F1 2021 Car Reveals: Alpine A521 – How does it stack up against the Renault R.S.20?
Taking place as the second launch of the day was the newly christened Alpine Formula 1 team with their renamed car, the R.S.20.
Featuring Esteban Ocon and the new executive team following the transition to Alpine and Cyril Abiteboul’s departure, the digital launch featured the history of the Alpine brand, showing off the achievements in rallying of the legendary A110 and endurance racing of the 1970s.
The unveiling of the car was a flashy affair, placing the car in the Alps for which it is named.
The unveiling and teasers have done the new car justice. The well-known designer of concept liveries for the world of motorsport, Sean Bull, was part of the design team and his influence is obvious.
Not much more can be said about the Alpine A521 apart from that at first glance it is stunning. Resplendent in a deep, rich, blue like to Alpine’s World Endurance Championship efforts, then the flashes of white and blue cutting across the rear of the car to complete the Tricolour.
Wherever the A521 finishes this season, it’ll be a looker doing it.
Starting at the front of the car, the main plane of the front wing appears to have been simplified, being completely flat compared to the mild curve of the previous entry. The endplate also seems to have forgone the stepped trailing edge used to reduce tip vortices.
This could just be the render being deliberately neutered in detail by the team however. The suspension and brake ducts look identical to the 2020 car, and any differences to the nose in the comparison pictures are believed to be as a result of the slightly differing perspectives of the two.
This angle also reveals obvious changes to the bargeboard turning vanes and the engine cover. The turning vanes on the edge of the sidepods have been simplified, removing the inboard set. The wing protruding from the top of the sidepod also doesn’t connect to the top of the outboard turning vane.
The side impact structure fairing seems to have been sculpted significantly differently, potentially to shape the airflow over the sidepod or the floor after the reduced area forced by the regulations.

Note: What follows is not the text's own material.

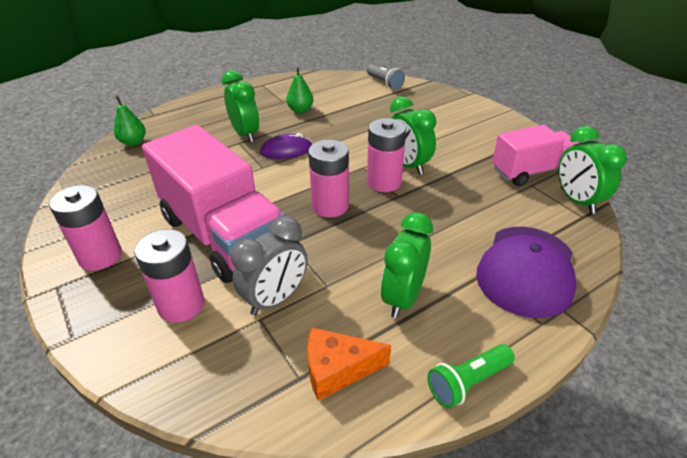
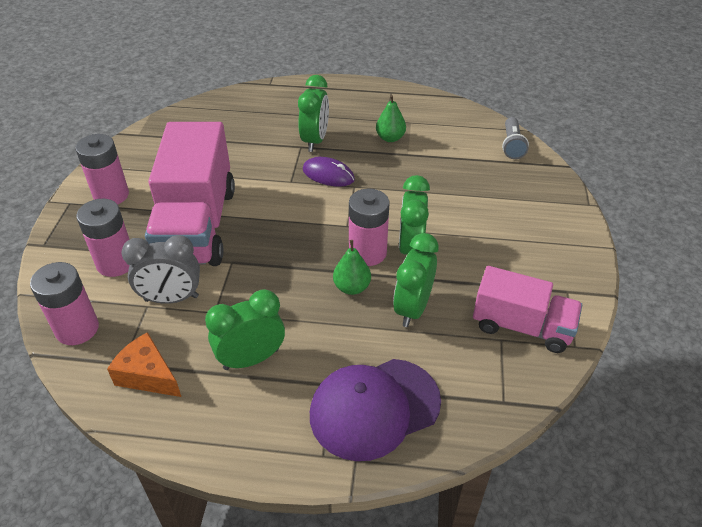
camera: 40 degrees right, 5 degrees up
green pear [114,96,146,146] -> green pear moved to [333,240,371,295]
pink battery [308,139,349,218] -> pink battery moved to [30,262,99,345]
green flashlight [427,344,515,408] -> none
green clock [558,126,627,214] -> green clock moved to [393,233,438,327]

Taking a look at the engine cover, it seems to be significantly more bulbous than before. The Renault that preceded this Alpine always had a much wider engine cover than the rest of the grid, but this seems to have been increased over the break, perhaps suggesting a larger push for horsepower at the expense of aerodynamic efficiency.

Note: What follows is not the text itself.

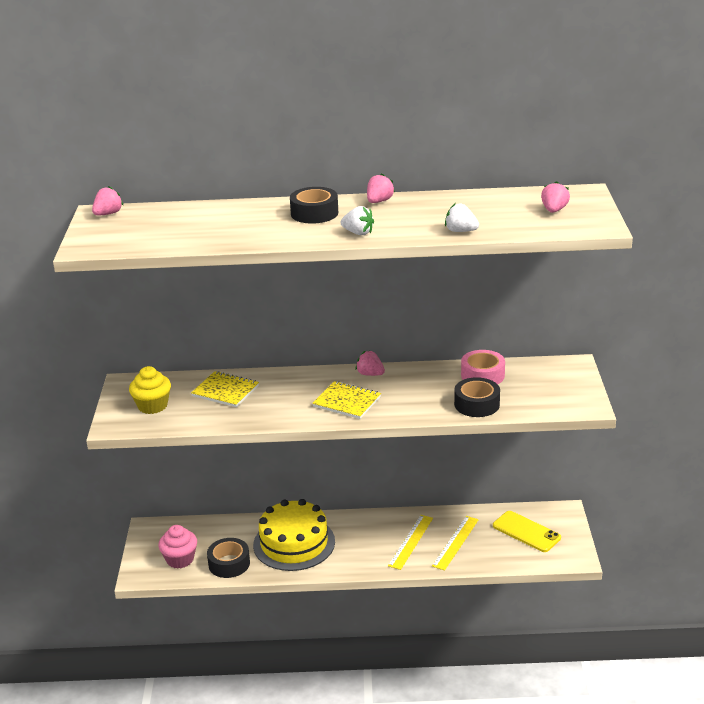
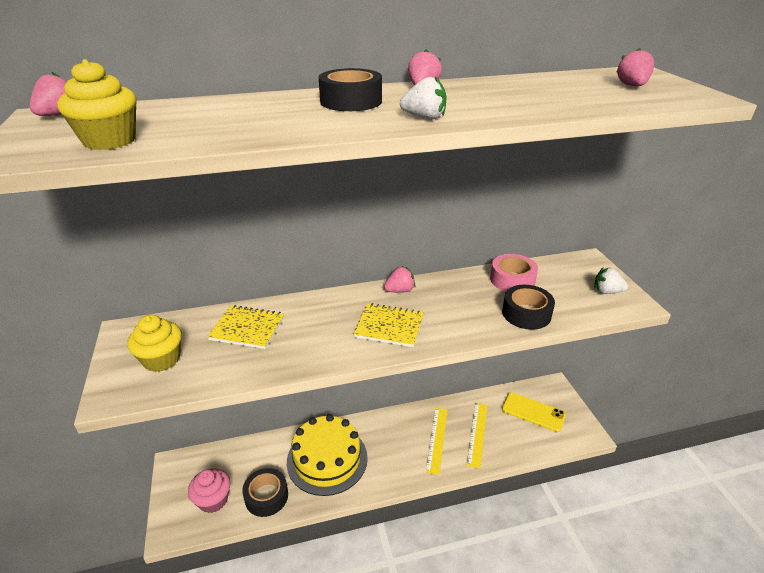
camera: 15 degrees left, 5 degrees up
pink strawberry [356,351,385,376] -> pink strawberry turned 135 degrees clockwise [384,266,415,293]
white strawberry [445,203,479,232] -> white strawberry moved to [594,267,628,294]
none -> yellow cupcake [57,59,137,150]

The sidepods do however look slimmer from this angle, indicating a move of the radiators or intercooler to the top of the power unit.
Apart from the aforementioned changes to the turning vanes, the bargeboards seem to be very similar, maintaining the boomerang wing atop the turning vanes. There does look to be an added set of vertical fins on the leading edge of the tea tray, potentially prepping the airflow for the bargeboards to deal with the reshaped sidepods.
The rear of the car in the studio renders, through some clever perspective, give nothing away regarding the new diffuser strakes and brake ducts which will need to be changed. The strakes on the rear wing endplates have been cleaned up and are therefore much more consistent in their spacing, running parallel to each other.
A small detail on the floor of the Renault is the secondary piece of carbon in the bargeboard assembly that extends down the edge of the floor. Similar to the Red Bull last week, these seem to be designed to create the floor-sealing vortices required to provide clean airflow to the diffuser, particularly after the floor area was reduced over the winter. As James Allison from Mercedes alluded to in their car launch, this may be a key area of development over this season.
Overall, Enstone has been busy, providing a car which is significantly evolved over the predecessor. Can they use this new start to break into the top 4 and beat McLaren and Aston Martin? Nobody knows yet, but the first round in Bahrain should provide the first words of an answer.